Egg-cellent timing

Just this weekend we were really contemplating ending the chicken experiment early…looking up fried chicken recipes, if you catch my drift. Our lone hen must have overhead our rumbling stomachs, because this week we found a single egg sitting in the coop!

Safe for another week.

Meet our Heiheis.

This story actually begins, not with the chicken, but with a set of eggs we ordered online. Did you know you can order chicks through the mail?

We talked about getting chickens for the farm from day one, since the previous owner had already set up a coop for his racing pigeons. I have to hand it to my mother-in-law for taking on the daunting task of cleaning out the pigeon coop with a pressure washer, since I was pregnant and didn’t want to get anywhere near it.


The state fair had a lot of interesting-looking chickens, like Silkies, but we wanted birds that were good for eggs and meat.

My sister bought me Raising Chickens for Dummies, so we could research what breed to raise. Most of our farm animals have European heritage, but we decided to go for Plymouth Barred Rocks, which are an old American dual-purpose breed that is docile and good for free ranging.

We ordered 7 PBR eggs, and they arrived packed in foam. We transferred them to our incubator and followed the directions on keeping them humid and turned.

Not sure where we went wrong with these guys.

April Fools was coming up when we saw an opportunity to prank our family. The local tractor supply store had chicks on sale, buy 2 get 1 free. We bought a few chicks to integrate with the eggs to make it seem like some of the eggs were twins!

Unfortunately, after days and days of waiting for a spark of life from within the eggs…nothing happened. But now we were already committed to the live chicks, which were hanging out in a cardboard box inside our house.

Study material:
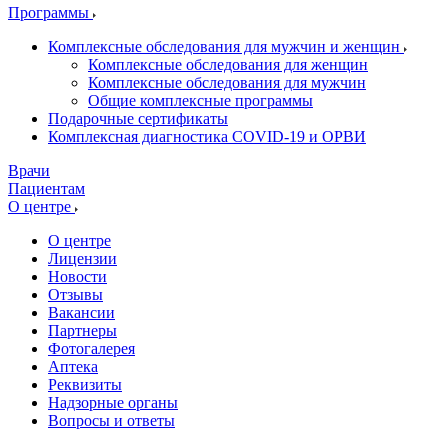
Программы
Комплексные обследования для мужчин и женщин
Комплексные обследования для женщин
Комплексные обследования для мужчин
Общие комплексные программы
Подарочные сертификаты
Комплексная диагностика COVID-19 и ОРВИ
Врачи
Пациентам
О центре
О центре
Лицензии
Новости
Отзывы
Вакансии
Партнеры
Фотогалерея
Аптека
Реквизиты
Надзорные органы
Вопросы и ответы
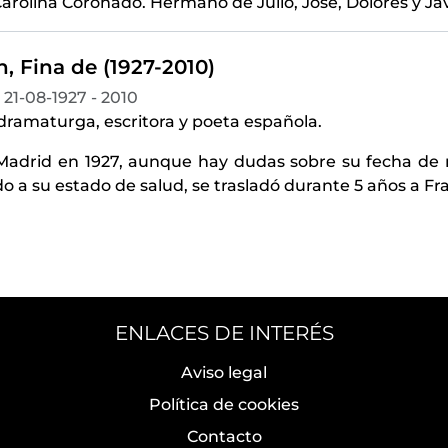
Carolina Coronado. Hermano de Julio, José, Dolores y Ja
, Fina de (1927-2010)
21-08-1927 - 2010
 dramaturga, escritora y poeta española.
Madrid en 1927, aunque hay dudas sobre su fecha de 
do a su estado de salud, se trasladó durante 5 años a F
ENLACES DE INTERÉS
Aviso legal
Política de cookies
Contacto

What you have to do:
According to the chicken post:
(a) Which breed did the farm decide to raise?
(b) How many eggs were ordered, and how were they packed when they arrived?
(c) What sale did the local tractor supply store have on chicks?
The records have no connection to the chicken post.

Exercise result:
(a) Plymouth Barred Rocks
(b) 7 eggs, packed in foam
(c) Buy 2 get 1 free